### YOUR GOAL
While reading the listing below, count how many lines hold the word "Table", and answer with the number only.

### GIVEN RECORDS
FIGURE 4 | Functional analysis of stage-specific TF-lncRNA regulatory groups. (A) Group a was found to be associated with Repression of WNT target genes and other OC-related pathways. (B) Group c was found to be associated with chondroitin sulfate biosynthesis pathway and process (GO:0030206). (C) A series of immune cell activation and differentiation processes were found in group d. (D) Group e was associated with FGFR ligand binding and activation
* * *
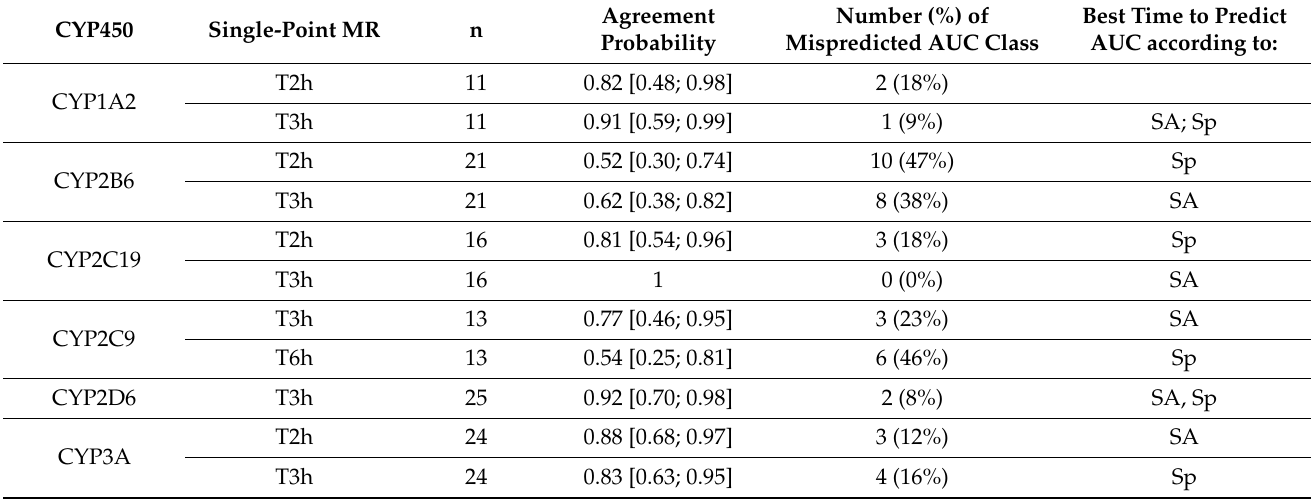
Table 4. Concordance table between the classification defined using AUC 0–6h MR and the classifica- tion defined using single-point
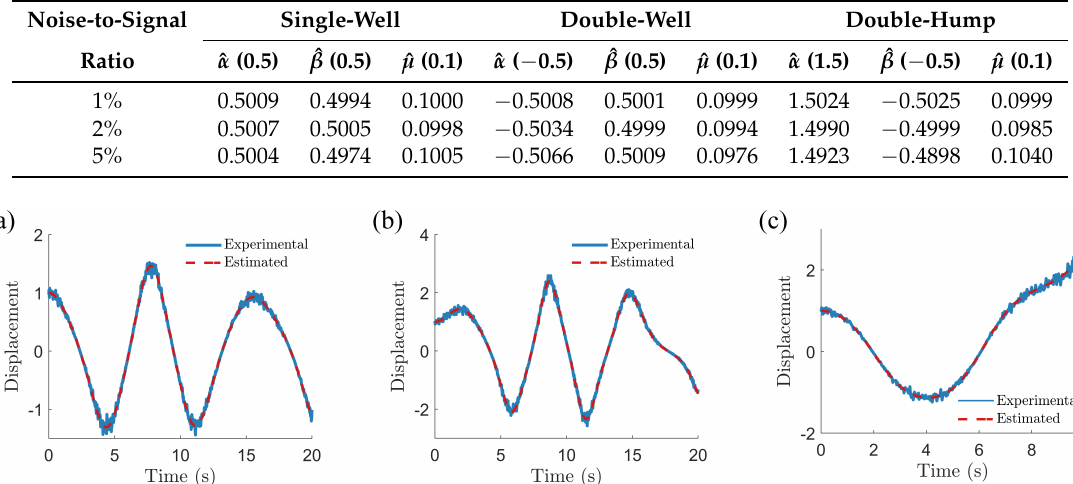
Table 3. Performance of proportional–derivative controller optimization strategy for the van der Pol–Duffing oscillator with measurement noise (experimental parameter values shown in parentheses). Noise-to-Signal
--
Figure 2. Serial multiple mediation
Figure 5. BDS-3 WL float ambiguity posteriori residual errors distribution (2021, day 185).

### RESPONSE TO THE TASK
2